Висляев Кузьма Васильевич
Висляев
Кузьма
Васильевич
сержант, полковая разведка

История солдата

Отцу.    Мальчишка безусый с доверчивым взглядом…

Мальчишку обрили

И форму одели,

Пилоточку чуть набекрень,

Ружье в руки дали

И в пекло послали:

«Попробуй, пацан, уцелей».

     Ему лишь семнадцать…

     И сразу призвали:

     «Иди на войну, дорогой,

     Мы б старше позвали,

     Найдем их едва ли,

     В полях полегли под Москвой»… 

Он выстоял, выжил,

Хоть дважды был ранен,

Вернулся с победой домой.

Уж нет его с нами,

Лишь фото на память,

Где вечно живой, молодой…

Регион Москва
Воинское звание сержант, полковая разведка
Населенный пункт: Москва

Боевой путь

Призван в сентябре 1944 г. Городищинским РВК Пензенской обл., в Действующей Армии - с сентября 1943 г. по май 1945 г., служил в полковой разведке, участник штурма Кёнигсберга.  Награжден орденами Славы, Боевого Красного знамени, медалями.

Был дважды тяжело ранен.

Воспоминания

мой рассказ "Отец"

Мальчишкой отец попал на войну, семнадцатилетним подростком его призвали в 1943 году. Он попал в разведчики. Ходили втроем, вчетвером за «языком».
Нужно было пробраться во вражеский окоп, подстеречь зазевавшегося немца, оглушить его и притащить в наше расположение.
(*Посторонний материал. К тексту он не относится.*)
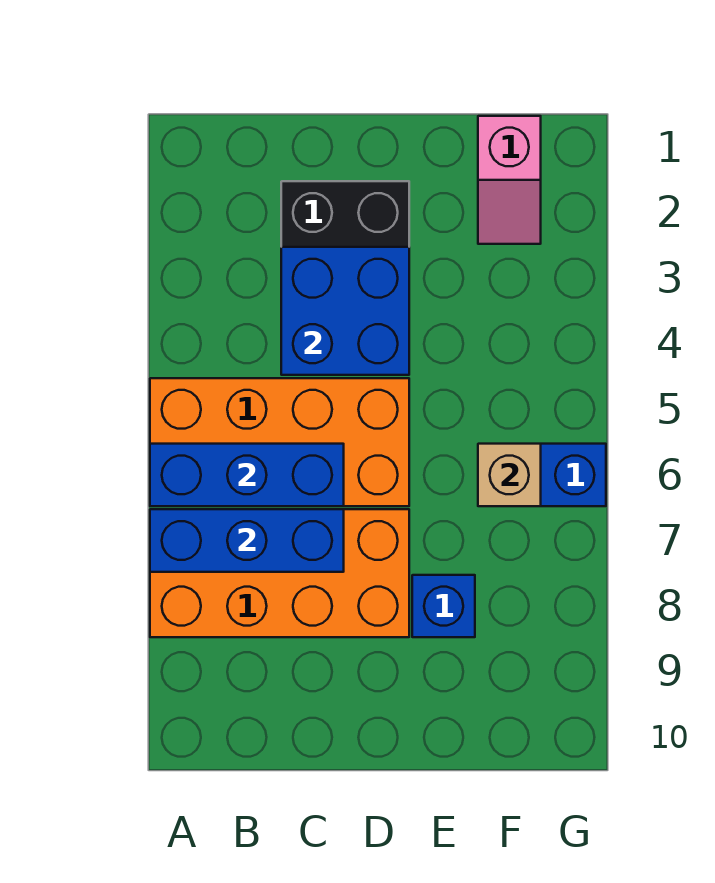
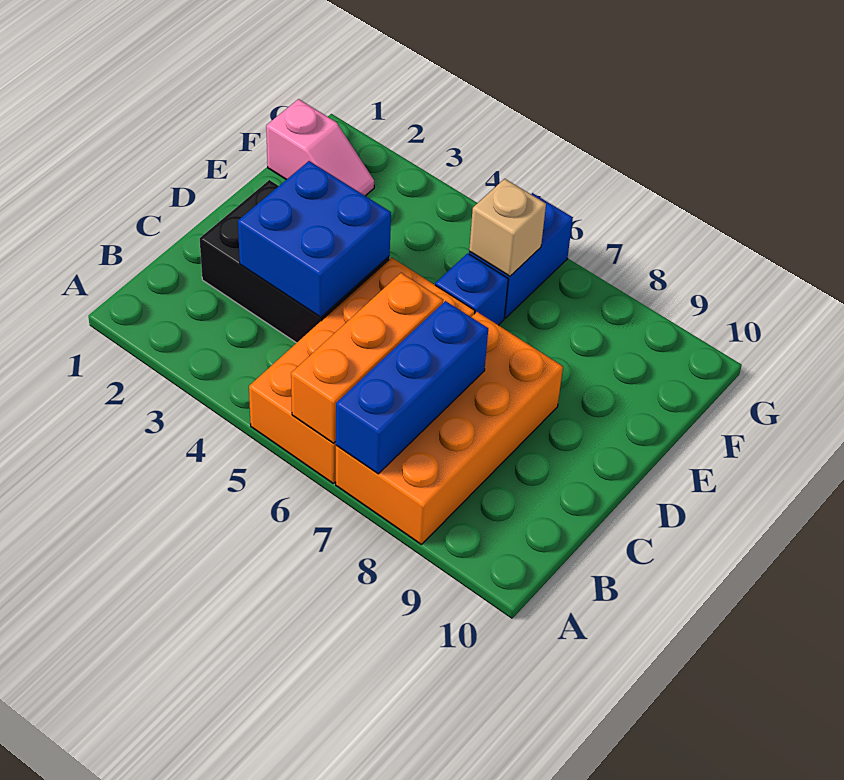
blue 1x3 brick [150,444,344,506] -> orange 1x3 brick [291,273,443,443]
blue 1x1 brick [412,575,475,637] -> blue 1x1 brick moved to [435,253,508,325]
Это и был «язык», который мог сообщить точные сведения о дислокации и планах немцев.
Война – вещь неприглядная и жестокая. Отец нам рассказывал правду глазами деревенского паренька, попавшего в эту бойню волею судьбы.
- Опасное это дело – ходить за языком. Пока через поле к немцам ползешь, сто раз убить могут, пули вокруг «вжик, вжик, вжик», и каждая из них может твоей оказаться. Ползешь, в землю вжимаешься. А еще страшно, когда ночью трассирующими пулями стрельбу ведут. Они в полете светятся, светящиеся дуги во тьме видишь. И это оказывается еще хуже, чем когда только слышишь.
Ну, переберемся, подкараулим какого-нибудь немецкого солдатика, свяжем и тащим, кляп ему в рот, и понуждаем, чтоб сам полз, а он, естественно, не хочет. Намыкаешься, пока к нам доставишь, а пули жужжат…
Хорошо, если худой попадется, но несколько раз попадались 40-50-летние мужики-бугаи. Там же не выбираешь, кто попадется… Тащим «языка», надрываемся, а он – неподъемный. Пот лицо заливает, земля в рот лезет, пули жужжат – а ты его тягаешь. Я – парнишка, а другие разведчики - мужики крепкие, бывалые, и то не выдерживали. Иной раз уже почти дотащишь, а сил нет, вымотаешься, старшие между собой говорят:
- Давайте его застрелим! Здоровый больно, сил больше нет его тянуть, скажем, что убит в дороге – пуля попала…
Я в слезы:
- Дяденьки, не надо, близко уже. Мы дотащим. Совсем немножко осталось.
Они поглядят:
- Ишь ты, дурачок маленький, чего ты их жалеешь? Себя пожалей! Неужели не устал?
А мне и немца, и нас жалко, сколько мы с ним намучились, и тут почти в конце – убивать…
Но несколько раз меня слушали. Мужики передохнут - и мы дотащим языка до расположения части, а несколько раз убили. Я про это, конечно, помалкивал, вот вам сейчас только и рассказал.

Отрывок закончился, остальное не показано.